### Exercise aim
Reproduce the stretch of data from the start through the line containing "Unsere Qualität", swapping "Tradition" for "Geschichte" and leaving everything else as it stands.

* * *

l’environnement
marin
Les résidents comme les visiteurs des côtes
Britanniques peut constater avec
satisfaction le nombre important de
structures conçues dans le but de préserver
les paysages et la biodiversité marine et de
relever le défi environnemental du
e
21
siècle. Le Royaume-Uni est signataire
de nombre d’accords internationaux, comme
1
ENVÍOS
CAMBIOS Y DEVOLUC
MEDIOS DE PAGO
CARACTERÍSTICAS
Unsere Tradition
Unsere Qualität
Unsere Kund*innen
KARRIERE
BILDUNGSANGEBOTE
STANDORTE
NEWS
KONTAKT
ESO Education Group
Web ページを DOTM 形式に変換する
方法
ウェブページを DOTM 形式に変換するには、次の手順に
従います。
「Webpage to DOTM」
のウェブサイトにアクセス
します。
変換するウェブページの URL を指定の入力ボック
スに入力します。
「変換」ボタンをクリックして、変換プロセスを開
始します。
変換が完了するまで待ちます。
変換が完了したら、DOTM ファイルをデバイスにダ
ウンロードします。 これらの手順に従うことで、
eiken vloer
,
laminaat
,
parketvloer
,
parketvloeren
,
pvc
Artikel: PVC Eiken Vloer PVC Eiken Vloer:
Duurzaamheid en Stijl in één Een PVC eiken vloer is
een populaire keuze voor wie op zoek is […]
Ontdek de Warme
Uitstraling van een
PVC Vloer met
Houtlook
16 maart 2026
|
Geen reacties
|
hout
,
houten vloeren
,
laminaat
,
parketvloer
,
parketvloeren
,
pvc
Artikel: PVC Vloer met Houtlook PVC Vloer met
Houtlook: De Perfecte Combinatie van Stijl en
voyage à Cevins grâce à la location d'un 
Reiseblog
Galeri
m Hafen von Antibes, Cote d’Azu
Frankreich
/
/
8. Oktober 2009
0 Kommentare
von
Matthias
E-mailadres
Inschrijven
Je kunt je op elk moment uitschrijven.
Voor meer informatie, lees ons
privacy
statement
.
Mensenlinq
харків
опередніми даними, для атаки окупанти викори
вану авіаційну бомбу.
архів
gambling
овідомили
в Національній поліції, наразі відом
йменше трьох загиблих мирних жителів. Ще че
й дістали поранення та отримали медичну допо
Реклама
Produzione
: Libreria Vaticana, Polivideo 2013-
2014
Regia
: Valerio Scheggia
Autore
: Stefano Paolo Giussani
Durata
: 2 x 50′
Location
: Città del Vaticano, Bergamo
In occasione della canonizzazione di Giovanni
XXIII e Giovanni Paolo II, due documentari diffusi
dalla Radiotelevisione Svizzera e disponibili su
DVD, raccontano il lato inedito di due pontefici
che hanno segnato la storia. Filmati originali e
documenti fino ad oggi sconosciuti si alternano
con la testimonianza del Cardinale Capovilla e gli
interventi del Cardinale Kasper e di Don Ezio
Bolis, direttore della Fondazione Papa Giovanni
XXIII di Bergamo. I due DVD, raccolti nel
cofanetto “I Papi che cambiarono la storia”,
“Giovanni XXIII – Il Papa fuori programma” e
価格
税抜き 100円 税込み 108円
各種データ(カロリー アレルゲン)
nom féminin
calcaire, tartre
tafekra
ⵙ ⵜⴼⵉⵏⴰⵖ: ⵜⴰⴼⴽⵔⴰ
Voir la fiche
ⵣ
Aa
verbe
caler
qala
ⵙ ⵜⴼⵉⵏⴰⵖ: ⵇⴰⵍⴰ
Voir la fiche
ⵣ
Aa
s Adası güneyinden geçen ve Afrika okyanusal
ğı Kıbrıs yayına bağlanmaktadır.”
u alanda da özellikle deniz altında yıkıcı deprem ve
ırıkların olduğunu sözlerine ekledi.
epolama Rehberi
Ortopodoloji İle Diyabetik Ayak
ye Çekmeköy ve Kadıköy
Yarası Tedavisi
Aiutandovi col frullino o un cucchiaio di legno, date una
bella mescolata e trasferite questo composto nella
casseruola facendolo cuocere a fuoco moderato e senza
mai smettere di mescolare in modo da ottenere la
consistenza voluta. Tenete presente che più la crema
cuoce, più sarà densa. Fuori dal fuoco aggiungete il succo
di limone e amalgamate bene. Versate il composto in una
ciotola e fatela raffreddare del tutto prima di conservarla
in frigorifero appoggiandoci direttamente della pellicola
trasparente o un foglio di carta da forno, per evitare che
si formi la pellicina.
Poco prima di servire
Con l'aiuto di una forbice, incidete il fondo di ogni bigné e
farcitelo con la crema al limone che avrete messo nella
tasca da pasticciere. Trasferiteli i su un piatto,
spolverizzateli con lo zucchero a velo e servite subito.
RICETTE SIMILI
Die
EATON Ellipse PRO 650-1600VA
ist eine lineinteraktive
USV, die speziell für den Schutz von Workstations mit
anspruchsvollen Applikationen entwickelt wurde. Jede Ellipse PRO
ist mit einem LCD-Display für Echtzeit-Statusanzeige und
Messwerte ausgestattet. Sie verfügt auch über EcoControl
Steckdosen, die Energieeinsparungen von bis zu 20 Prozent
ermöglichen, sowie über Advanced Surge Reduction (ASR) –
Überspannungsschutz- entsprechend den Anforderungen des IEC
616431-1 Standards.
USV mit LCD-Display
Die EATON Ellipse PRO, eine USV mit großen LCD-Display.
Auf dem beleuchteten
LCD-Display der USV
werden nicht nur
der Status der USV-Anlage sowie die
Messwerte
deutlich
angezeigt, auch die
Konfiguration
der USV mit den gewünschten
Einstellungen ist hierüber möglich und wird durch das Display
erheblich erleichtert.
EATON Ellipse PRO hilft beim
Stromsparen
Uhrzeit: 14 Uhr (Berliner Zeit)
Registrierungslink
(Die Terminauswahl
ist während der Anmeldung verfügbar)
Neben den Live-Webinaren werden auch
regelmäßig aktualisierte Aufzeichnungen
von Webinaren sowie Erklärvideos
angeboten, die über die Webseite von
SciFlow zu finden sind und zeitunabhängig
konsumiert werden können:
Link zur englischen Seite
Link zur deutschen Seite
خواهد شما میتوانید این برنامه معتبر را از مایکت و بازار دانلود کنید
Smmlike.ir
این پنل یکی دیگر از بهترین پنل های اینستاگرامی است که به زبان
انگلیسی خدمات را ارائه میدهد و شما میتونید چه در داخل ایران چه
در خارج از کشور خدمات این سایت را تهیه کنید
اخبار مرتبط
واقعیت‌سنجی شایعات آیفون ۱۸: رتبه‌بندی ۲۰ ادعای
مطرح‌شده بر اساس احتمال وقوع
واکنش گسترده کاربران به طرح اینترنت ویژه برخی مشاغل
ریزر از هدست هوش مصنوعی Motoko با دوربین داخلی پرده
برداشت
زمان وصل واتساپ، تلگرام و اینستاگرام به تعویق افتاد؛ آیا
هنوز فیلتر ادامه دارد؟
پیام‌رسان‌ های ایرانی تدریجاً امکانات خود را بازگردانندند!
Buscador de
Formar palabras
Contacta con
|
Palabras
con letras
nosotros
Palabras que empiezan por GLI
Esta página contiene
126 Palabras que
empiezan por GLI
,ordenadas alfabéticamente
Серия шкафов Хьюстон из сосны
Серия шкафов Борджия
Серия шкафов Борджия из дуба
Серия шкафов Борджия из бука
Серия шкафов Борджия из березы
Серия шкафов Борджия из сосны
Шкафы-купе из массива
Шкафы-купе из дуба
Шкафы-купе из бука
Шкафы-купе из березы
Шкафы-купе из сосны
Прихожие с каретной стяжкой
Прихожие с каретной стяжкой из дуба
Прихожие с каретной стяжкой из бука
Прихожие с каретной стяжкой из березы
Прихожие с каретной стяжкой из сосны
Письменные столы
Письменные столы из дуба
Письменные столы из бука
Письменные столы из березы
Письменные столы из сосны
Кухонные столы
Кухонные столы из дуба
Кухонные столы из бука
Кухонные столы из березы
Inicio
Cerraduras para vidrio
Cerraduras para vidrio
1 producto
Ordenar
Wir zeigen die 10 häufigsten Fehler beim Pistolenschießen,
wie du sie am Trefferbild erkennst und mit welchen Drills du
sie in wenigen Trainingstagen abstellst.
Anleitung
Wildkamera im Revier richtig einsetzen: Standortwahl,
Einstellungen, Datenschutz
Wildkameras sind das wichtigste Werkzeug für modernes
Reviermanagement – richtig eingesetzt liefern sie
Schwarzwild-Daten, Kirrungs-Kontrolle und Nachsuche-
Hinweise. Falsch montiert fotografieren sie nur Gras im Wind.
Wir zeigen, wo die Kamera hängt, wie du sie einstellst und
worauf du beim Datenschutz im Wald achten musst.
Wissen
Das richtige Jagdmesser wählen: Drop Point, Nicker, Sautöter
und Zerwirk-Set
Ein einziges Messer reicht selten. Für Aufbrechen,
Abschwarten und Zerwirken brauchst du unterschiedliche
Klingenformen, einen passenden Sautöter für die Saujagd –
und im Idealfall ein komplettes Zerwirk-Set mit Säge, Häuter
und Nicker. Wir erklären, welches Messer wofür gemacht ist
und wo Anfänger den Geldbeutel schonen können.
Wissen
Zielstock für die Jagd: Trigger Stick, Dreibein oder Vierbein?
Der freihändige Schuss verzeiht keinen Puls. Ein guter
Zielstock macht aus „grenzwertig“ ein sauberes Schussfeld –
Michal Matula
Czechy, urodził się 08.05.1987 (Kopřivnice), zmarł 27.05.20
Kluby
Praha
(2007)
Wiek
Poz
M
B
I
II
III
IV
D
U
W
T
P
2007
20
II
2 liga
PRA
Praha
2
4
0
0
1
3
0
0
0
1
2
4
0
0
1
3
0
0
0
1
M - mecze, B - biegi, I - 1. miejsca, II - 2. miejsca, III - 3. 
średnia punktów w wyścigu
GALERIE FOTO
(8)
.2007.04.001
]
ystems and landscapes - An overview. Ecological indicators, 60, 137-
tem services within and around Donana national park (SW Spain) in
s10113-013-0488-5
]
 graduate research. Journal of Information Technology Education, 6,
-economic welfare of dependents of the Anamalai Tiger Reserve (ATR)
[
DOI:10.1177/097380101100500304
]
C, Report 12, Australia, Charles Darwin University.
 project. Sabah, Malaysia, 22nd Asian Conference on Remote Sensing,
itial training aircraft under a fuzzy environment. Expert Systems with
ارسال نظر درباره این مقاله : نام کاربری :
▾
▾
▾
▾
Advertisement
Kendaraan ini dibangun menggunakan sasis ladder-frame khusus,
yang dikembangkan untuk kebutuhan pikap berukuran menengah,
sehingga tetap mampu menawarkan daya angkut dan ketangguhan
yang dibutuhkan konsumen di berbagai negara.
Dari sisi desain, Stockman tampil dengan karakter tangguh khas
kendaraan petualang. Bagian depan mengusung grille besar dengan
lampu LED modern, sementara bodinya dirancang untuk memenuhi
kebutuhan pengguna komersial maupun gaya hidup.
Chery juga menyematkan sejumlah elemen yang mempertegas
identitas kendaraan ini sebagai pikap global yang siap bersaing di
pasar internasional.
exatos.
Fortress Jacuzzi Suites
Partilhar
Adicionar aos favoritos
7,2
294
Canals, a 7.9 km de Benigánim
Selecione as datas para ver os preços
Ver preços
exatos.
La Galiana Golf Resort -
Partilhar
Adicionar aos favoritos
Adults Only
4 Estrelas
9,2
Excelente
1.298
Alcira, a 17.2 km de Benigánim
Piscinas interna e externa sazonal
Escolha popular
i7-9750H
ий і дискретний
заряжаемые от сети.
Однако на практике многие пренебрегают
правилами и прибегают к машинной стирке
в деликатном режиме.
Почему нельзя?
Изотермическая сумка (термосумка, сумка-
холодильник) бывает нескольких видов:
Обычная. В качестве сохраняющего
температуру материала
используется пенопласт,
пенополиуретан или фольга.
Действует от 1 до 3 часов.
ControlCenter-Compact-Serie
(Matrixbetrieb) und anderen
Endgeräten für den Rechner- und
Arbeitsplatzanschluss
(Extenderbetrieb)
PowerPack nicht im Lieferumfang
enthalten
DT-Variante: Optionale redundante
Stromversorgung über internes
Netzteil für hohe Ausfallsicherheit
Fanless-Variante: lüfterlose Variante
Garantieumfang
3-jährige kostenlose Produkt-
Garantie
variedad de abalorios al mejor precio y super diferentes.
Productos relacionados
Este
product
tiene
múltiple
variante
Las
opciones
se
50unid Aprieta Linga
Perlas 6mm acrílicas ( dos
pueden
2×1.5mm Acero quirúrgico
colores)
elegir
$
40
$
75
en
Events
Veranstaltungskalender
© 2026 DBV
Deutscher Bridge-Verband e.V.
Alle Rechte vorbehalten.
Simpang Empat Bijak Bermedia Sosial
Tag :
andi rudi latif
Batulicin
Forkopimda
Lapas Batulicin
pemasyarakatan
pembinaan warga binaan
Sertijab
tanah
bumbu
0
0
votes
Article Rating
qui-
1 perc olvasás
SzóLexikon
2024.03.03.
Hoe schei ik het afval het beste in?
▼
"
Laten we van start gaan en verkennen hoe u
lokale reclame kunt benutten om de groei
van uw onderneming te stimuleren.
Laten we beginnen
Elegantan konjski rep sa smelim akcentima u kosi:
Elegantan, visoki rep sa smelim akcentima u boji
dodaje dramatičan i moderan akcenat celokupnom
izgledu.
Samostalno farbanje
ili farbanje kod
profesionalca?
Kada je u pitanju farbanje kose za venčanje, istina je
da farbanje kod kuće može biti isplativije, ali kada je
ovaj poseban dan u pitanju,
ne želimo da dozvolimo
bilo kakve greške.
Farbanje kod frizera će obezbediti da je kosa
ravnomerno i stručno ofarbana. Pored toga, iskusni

* * *

### Result of the exercise
l’environnement
marin
Les résidents comme les visiteurs des côtes
Britanniques peut constater avec
satisfaction le nombre important de
structures conçues dans le but de préserver
les paysages et la biodiversité marine et de
relever le défi environnemental du
e
21
siècle. Le Royaume-Uni est signataire
de nombre d’accords internationaux, comme
1
ENVÍOS
CAMBIOS Y DEVOLUC
MEDIOS DE PAGO
CARACTERÍSTICAS
Unsere Geschichte
Unsere Qualität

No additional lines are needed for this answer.